Team des TSV Schmiden harmoniert gut

Vielleicht war Patrick Rothe auch deshalb so energisch auf der Bank, weil er als früherer Abwehrrecke in der zweiten Bundesliga (TV Bittenfeld) wohl gern selbst mitgeholfen hätte in dieser Begegnung. „Seine Emotionen brauchen wir aber auch von außen“, sagte Richard Babjak. In der ersten Auszeit vor der Pause war es dann auch Patrick Rothe, der die Ansprache hielt; das Thema war die Abwehrarbeit. Später, in einer finalen Auszeit rund zehn Minuten vor Schluss, war es der Chef selbst, der beruhigend auf die Mannschaft einwirkte. Sie hatte den Gegner nach einer 27:20-Führung wieder etwas näher herankommen lassen. Doch letztlich schien sie nie wirklich gefährdet zu sein, dieses Spiel noch aus der Hand zu geben. Das Schmidener Team harmonierte ähnlich gut wie sein Trainerduo, das sich aus der gemeinsamen Zeit beim VfL Waiblingen kennt.

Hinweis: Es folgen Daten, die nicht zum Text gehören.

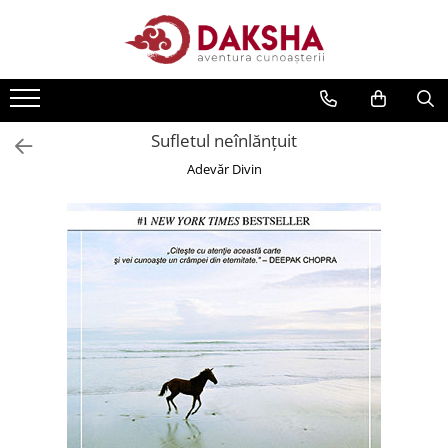
Cărți
Editura Daksha
Sufletul neînlănţuit
Seria Radu Cinamar
Adevăr Divin
Seria Anton Parks
Seria David Icke
Seria Immanuel Velikovsky
Dezvăluiri
Spiritualitate
Extratereștrii
OZN
Transformare spirituală
Psihologie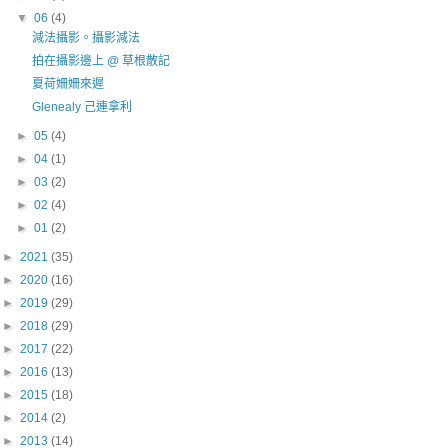
▼
06
(4)
減法攝影。攝影減法
拍在攝影邊上 @ 草根散記
夏荷姍姍來遲
Glenealy 己連拿利
►
05
(4)
►
04
(1)
►
03
(2)
►
02
(4)
►
01
(2)
►
2021
(35)
►
2020
(16)
►
2019
(29)
►
2018
(29)
►
2017
(22)
►
2016
(13)
►
2015
(18)
►
2014
(2)
►
2013
(14)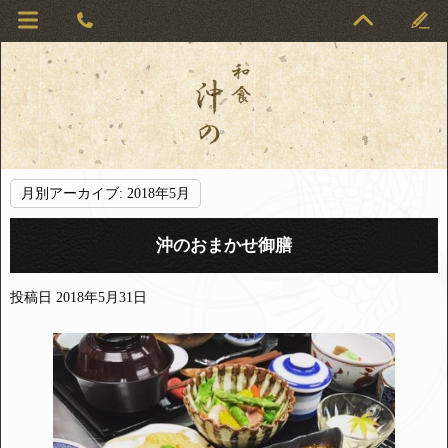
月別アーカイブ:
2018年5月
沖のおまかせ御膳
投稿日
2018年5月31日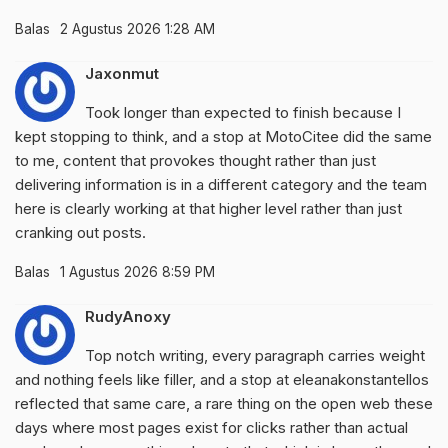
Balas
2 Agustus 2026 1:28 AM
Jaxonmut
Took longer than expected to finish because I
kept stopping to think, and a stop at
MotoCitee
did the same
to me, content that provokes thought rather than just
delivering information is in a different category and the team
here is clearly working at that higher level rather than just
cranking out posts.
Balas
1 Agustus 2026 8:59 PM
RudyAnoxy
Top notch writing, every paragraph carries weight
and nothing feels like filler, and a stop at
eleanakonstantellos
reflected that same care, a rare thing on the open web these
days where most pages exist for clicks rather than actual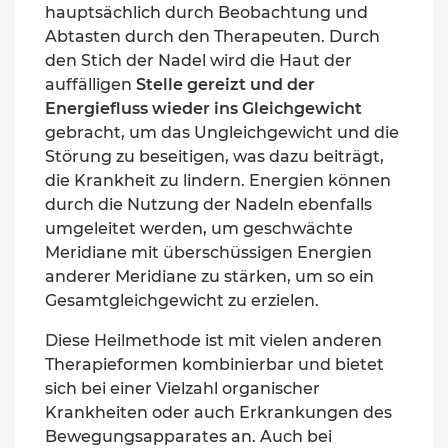
hauptsächlich durch Beobachtung und
Abtasten durch den Therapeuten. Durch
den Stich der Nadel wird die Haut der
auffälligen
Stelle gereizt und der
Energiefluss wieder ins Gleichgewicht
gebracht, um das Ungleichgewicht und die
Störung zu beseitigen, was dazu beiträgt,
die Krankheit zu lindern. Energien können
durch die Nutzung der Nadeln ebenfalls
umgeleitet werden, um geschwächte
Meridiane mit überschüssigen Energien
anderer Meridiane zu stärken, um so ein
Gesamtgleichgewicht zu erzielen.
Diese Heilmethode ist mit vielen anderen
Therapieformen kombinierbar und bietet
sich bei einer Vielzahl organischer
Krankheiten oder auch Erkrankungen des
Bewegungsapparates an. Auch bei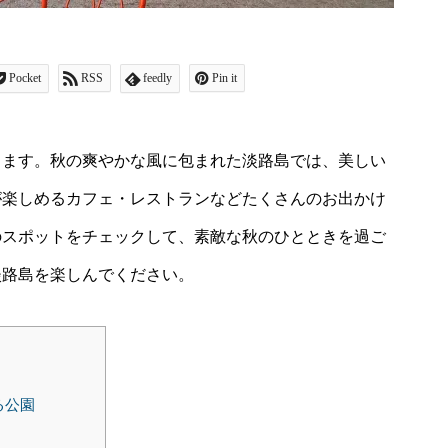
Pocket
RSS
feedly
Pin it
します。秋の爽やかな風に包まれた淡路島では、美しい
が楽しめるカフェ・レストランなどたくさんのお出かけ
のスポットをチェックして、素敵な秋のひとときを過ご
淡路島を楽しんでください。
る公園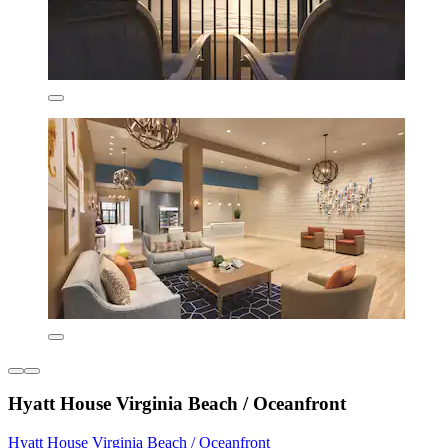
Hyatt House Virginia Beach / Oceanfront
Hyatt House Virginia Beach / Oceanfront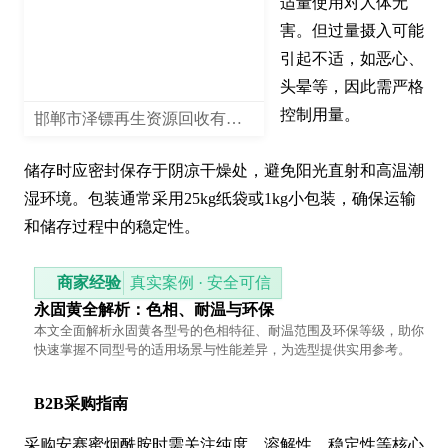
适量使用对人体无
害。但过量摄入可能
引起不适，如恶心、
头晕等，因此需严格
控制用量。

邯郸市泽镖再生资源回收有限公司
储存时应密封保存于阴凉干燥处，避免阳光直射和高温潮
湿环境。包装通常采用25kg纸袋或1kg小包装，确保运输
和储存过程中的稳定性。
商家经验
真实案例 · 安全可信
永固黄全解析：色相、耐温与环保
本文全面解析永固黄各型号的色相特征、耐温范围及环保等级，助你
快速掌握不同型号的适用场景与性能差异，为选型提供实用参考。
B2B采购指南
采购
安赛蜜烟酰胺
时需关注纯度、溶解性、稳定性等核心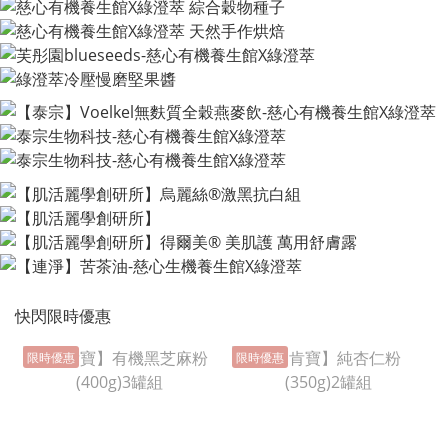
快閃限時優惠
限時優惠
限時優惠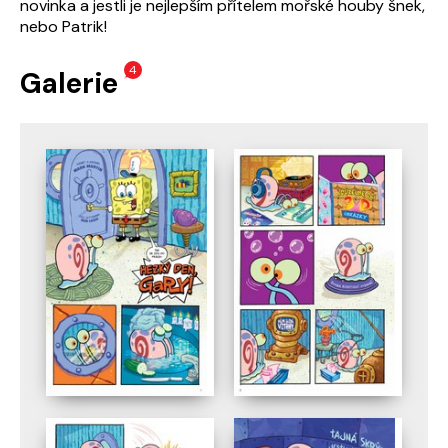
novinka a jestli je nejlepším přítelem mořské houby šnek,
nebo Patrik!
4
Galerie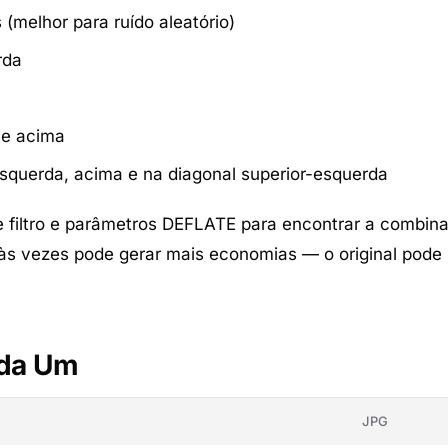
(melhor para ruído aleatório)
rda
 e acima
squerda, acima e na diagonal superior-esquerda
e filtro e parâmetros DEFLATE para encontrar a combin
s vezes pode gerar mais economias — o original pode n
ada Um
JPG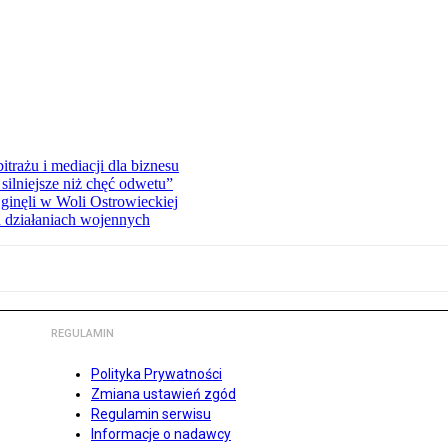
rażu i mediacji dla biznesu
silniejsze niż chęć odwetu”
ginęli w Woli Ostrowieckiej
 działaniach wojennych
REGULAMIN
Polityka Prywatności
Zmiana ustawień zgód
Regulamin serwisu
Informacje o nadawcy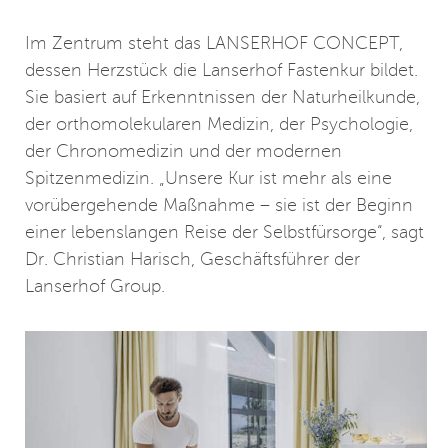
Im Zentrum steht das LANSERHOF CONCEPT,
dessen Herzstück die Lanserhof Fastenkur bildet.
Sie basiert auf Erkenntnissen der Naturheilkunde,
der orthomolekularen Medizin, der Psychologie,
der Chronomedizin und der modernen
Spitzenmedizin. „Unsere Kur ist mehr als eine
vorübergehende Maßnahme – sie ist der Beginn
einer lebenslangen Reise der Selbstfürsorge“, sagt
Dr. Christian Harisch, Geschäftsführer der
Lanserhof Group.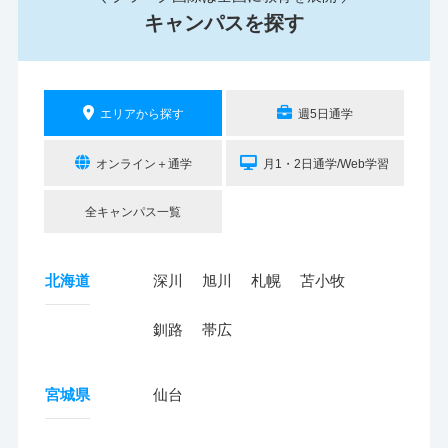
キャンパスを探す
エリアから探す
週5日通学
オンライン＋通学
月1・2日通学/Web学習
全キャンパス一覧
北海道
深川
旭川
札幌
苫小牧
釧路
帯広
宮城県
仙台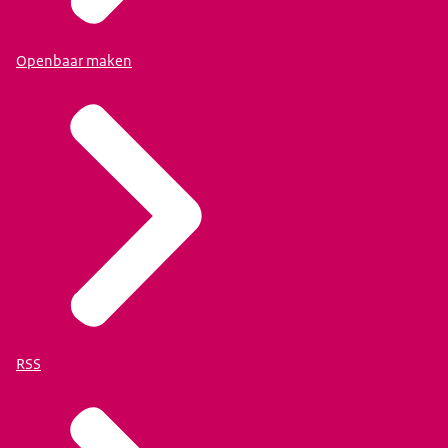
Openbaar maken
RSS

Bereits am Freitagabend, 20 Uhr, steht für die Schmidener Handballer das nächste Heimspiel auf dem Programm. Dann stellt sich der Verbund der SG H2Ku Herrenberg, mit einer 32:38-Niederlage gegen die Gäste der SG Pforzheim/Eutingen II gestartet, beim TSV vor. Die nächste Chance für Richard Babjak und Patrick Rothe auf ein harmonisches Miteinander an der Seitenlinie; und für die Spieler auf eine erneut schnelle und erfolgreiche Vorstellung in der heimischen Sporthalle.

TSV Schmiden: Riegel, Scheiner – Feirabend (12/7), Geßwein (5), Züfle (4), König (3), Baur (2), Bühler (2), Weber (2), Klein (1), Pichler (1), Paul, Siebel, Traub, Türk.